There's an emptiness inside me when I consider the possibility that I could die before I ever hear the love song of the bat.
Our bats are the only mammalian creature to set foot here prior to the arrival of man. And it's that setting their feet here that's a part of what makes them so unique.
The short-tailed bat is the only bat species that spends most of its awake-time strolling about on the ground, with its leathery wing membranes neatly folded up like umbrellas.
Technically they use their elbows as feet, rather than their little hands, which I imagine makes seeing them scuttling about a joy to behold.
Like many people I may have seen a bat and never realised. Most people seeing something flying past at dusk may well assume it's a tardy bird, late home to roost. This constant mistaking of them for their avian counterparts is yet another argument for their inclusion in BOTY.
If you want to know what you are looking for, take a 30 cm ruler and lay it across your thumb. Assuming you have an average sized thumb then what you have is a fairly good indication of the size and wingspan of our bats.
They resemble winged mice with longer legs and bigger ears. They are delightfully mythical. Unfortunately they may also become the things of legend, given how endangered they currently are.
It's because of our bats that I am also currently on the lookout for the Wood Rose, or Hades Flower, a parasitic native plant even rarer than the bats themselves. In Maori it is known as either pua o te reinga , the "flower of the underworld" or waewae atua, the "feet of gods". They are beautifully evocative names to describe a plant whose nectar exudes a musky scent said to be similar to mammalian sweat.
Doesn't that just sound positively enticing? It works on bats though, as they are the plant's main pollinator. I hope to inhale its heady aroma before it, too, goes the way of the greater short-tailed bat - into oblivion.

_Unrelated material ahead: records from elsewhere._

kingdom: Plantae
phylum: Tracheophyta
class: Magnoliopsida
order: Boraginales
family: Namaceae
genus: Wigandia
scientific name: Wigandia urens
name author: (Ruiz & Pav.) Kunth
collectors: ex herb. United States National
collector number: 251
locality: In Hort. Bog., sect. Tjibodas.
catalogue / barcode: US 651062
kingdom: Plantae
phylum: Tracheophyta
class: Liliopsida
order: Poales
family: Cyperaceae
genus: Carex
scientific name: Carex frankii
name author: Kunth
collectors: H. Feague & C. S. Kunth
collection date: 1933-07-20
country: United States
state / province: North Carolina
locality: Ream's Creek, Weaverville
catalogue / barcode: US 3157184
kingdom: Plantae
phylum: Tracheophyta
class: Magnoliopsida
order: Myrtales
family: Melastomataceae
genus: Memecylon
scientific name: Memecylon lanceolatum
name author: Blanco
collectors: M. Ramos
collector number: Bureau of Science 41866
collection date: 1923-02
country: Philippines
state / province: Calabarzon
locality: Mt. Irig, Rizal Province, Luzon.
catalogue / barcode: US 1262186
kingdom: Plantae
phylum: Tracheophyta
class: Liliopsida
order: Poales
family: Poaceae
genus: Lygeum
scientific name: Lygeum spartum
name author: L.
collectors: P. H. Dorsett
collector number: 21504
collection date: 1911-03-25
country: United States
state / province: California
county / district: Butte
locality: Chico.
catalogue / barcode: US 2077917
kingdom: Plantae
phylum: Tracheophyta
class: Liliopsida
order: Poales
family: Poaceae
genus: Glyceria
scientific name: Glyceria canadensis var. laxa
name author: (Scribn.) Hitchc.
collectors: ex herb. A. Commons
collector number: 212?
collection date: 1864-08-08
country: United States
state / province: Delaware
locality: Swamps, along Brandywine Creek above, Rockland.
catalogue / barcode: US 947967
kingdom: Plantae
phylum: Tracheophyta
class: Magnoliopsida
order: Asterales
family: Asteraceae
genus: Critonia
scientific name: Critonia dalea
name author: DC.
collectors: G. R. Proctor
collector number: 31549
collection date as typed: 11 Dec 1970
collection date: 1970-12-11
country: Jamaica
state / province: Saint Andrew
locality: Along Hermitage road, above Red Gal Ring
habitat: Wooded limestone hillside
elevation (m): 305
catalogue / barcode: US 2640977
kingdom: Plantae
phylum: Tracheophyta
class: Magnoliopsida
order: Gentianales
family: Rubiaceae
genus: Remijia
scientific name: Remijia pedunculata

I have a particular affinity with bats. Like them I alternate long periods of torpor with short bursts of activity. The shorter the better, really. From now on many of those moments of activity will be consumed with attempted bat watching.
I am even contemplating installing a belfry. Then I will simply need to figure out how to lure bats there. Should building consents allow I will even install a bell, purely for aesthetic reasons of course, as I wouldn't want to scare any of the bats away.
With it completed I will then take any accusations of my having bats in said structure as a compliment, and a triumph for environmentalism. Now, if only I can succeed in having them recognised as worthy competitors for the title of Bird of the Year.